Swimming school trains Marines to save lives
By Lance Cpl. Brandon R. Holgersen
| | December 14, 2005
MARINE CORPS BASE CAMP LEJEUNE, N.C. --
A Marine is thrown overboard by rough seas, falling into the deep, cold ocean waters. He has nothing but his own skills to help save him if no one notices he is gone.
This is a potentially life-threatening scenario, but with reliable training there is hope - the Combat Water Survival Swimming School.
The mission of the school is to teach individual Marines how to survive in various aquatic environments, reduce fear of the water and build self-confidence, according to Staff Sgt.
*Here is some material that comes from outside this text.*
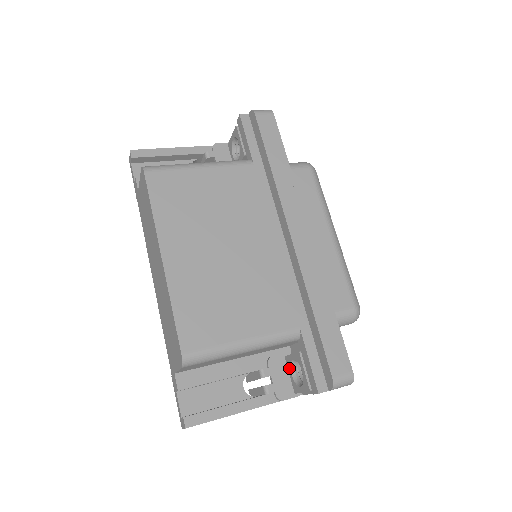
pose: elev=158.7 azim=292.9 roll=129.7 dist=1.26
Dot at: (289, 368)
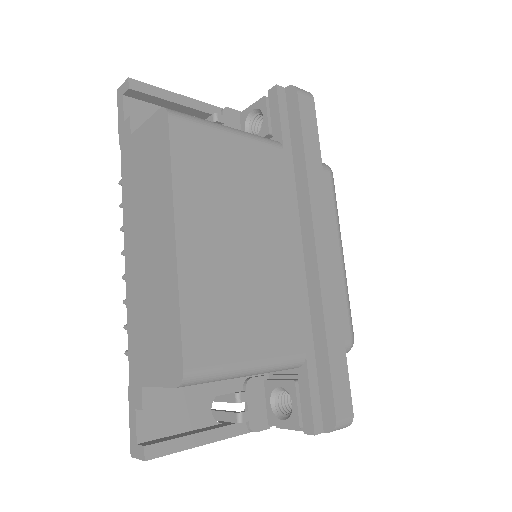
Dot at: (268, 395)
Lanny B. Powell, the schools’s chief instructor.
The school is home to four instructors who are tasked with training Marine Corps instructors of water survival stationed east of the Mississippi River or in European duty stations, according to Powell.
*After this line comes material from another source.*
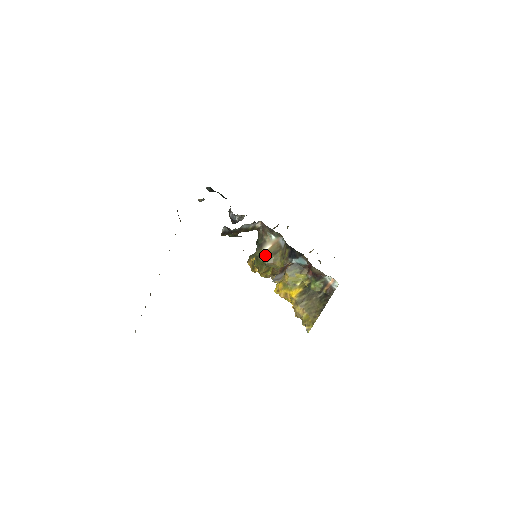
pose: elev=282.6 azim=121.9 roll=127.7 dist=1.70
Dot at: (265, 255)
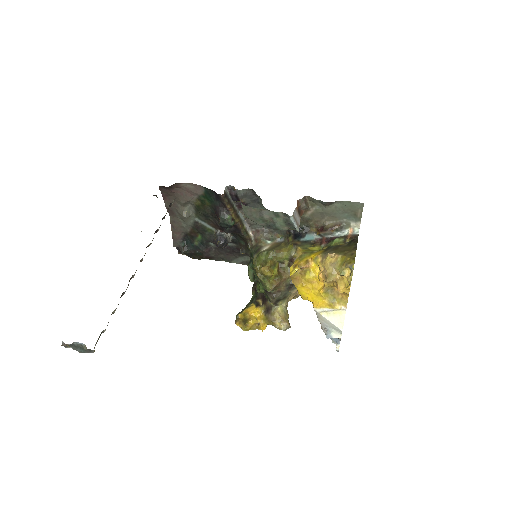
Dot at: (267, 249)
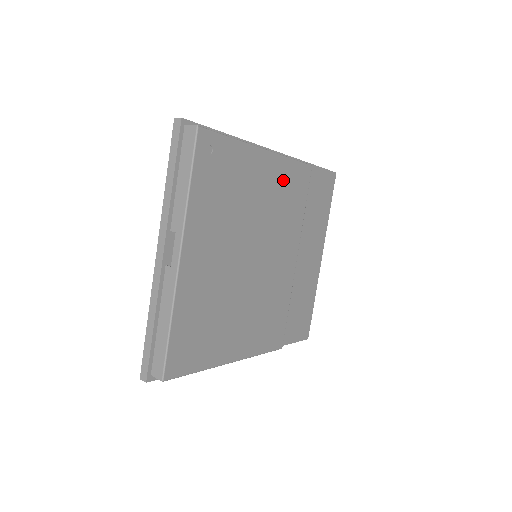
The instructors teach five classes for Marine Corp instructors of water survival and teach another class for Marines who are aspiring to be instructors at the school, according to Powell. Between classes, the school can travel to units who cannot attend the school.
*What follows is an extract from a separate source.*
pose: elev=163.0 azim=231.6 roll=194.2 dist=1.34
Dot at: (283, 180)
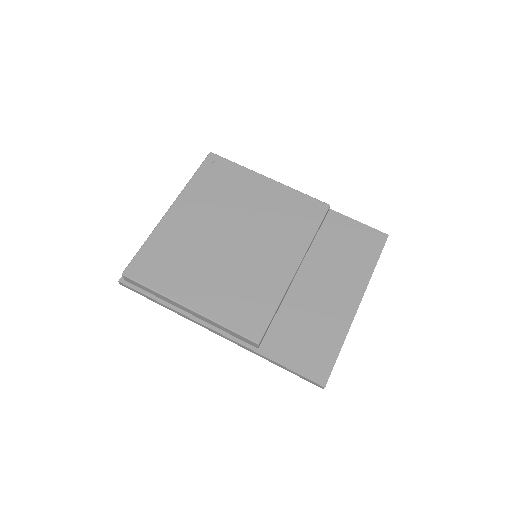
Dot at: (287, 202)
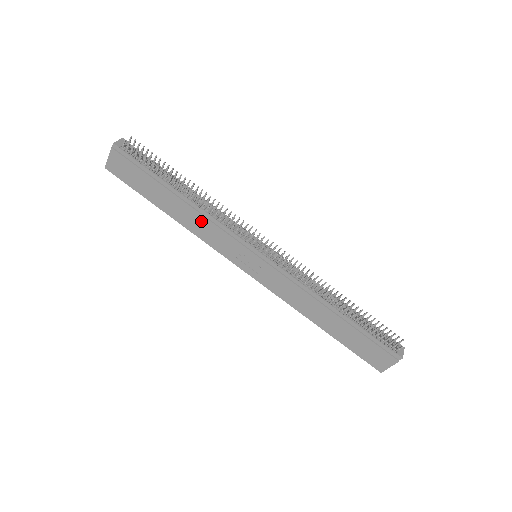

“We go down to [Marine Corps Recruit Depot Parris Island] a lot to train the Marines there to be instructors,” Powell said.
The school can accommodate 30 students at a time, but because of the screening process and the low number of Marines coming to the course, class size averages around 10-15 students.
For a Marine to become an instructor, they must go through a prescreening, have a water survival qualification and be observed by an instructor.
The prescreening consists of a variety of different swims including a timed 500-meter swim, which must be completed in 13 minutes or faster, and a brick retrieval swim.
During the course, Marines become life guard certified and certified in American Red Cross cardio pulmonary resuscitation for children and seniors, according to Powell. The students also learn a wide array of different rescues for saving a drowning person in the water.
Marines go through another series of tests including many academic written tests at the end of the course. One of the last tests includes a 1,500 meter timed swim.
The Marines spend a lot of hours in the water during the course to learn the life saving techniques and build the strength to perform them, according to Powell.
“It was a difficult course to go through because of the challenging pace,” said 1st Lt. Christopher Nolf, a student participating in the course.
The course has changed over the years, according to Powell. The course used to include drills where a person had to learn techniques to swim with their hands and feet tied.
“This was done so you knew you could do anything in the water,” said Gunnery Sgt. Benny Antle, a student who first went through the course when he was 25 years old. “This also gave you the sense of what it was like not to be able to swim.”
The course is designed to train the trainers, according to Powell. The school makes every effort to help the students learn the techniques and help the students do the best they can.
The school is offered to Marines and sailors and gives the Marines an extra military operational specialty of 8563. The course is intended for corporals and above, but lance corporals who are competent and meet the requirements can get a waiver signed by their command to attend the school.
Any Marine who is interested in taking the course can find information by contacting their unit’s training office.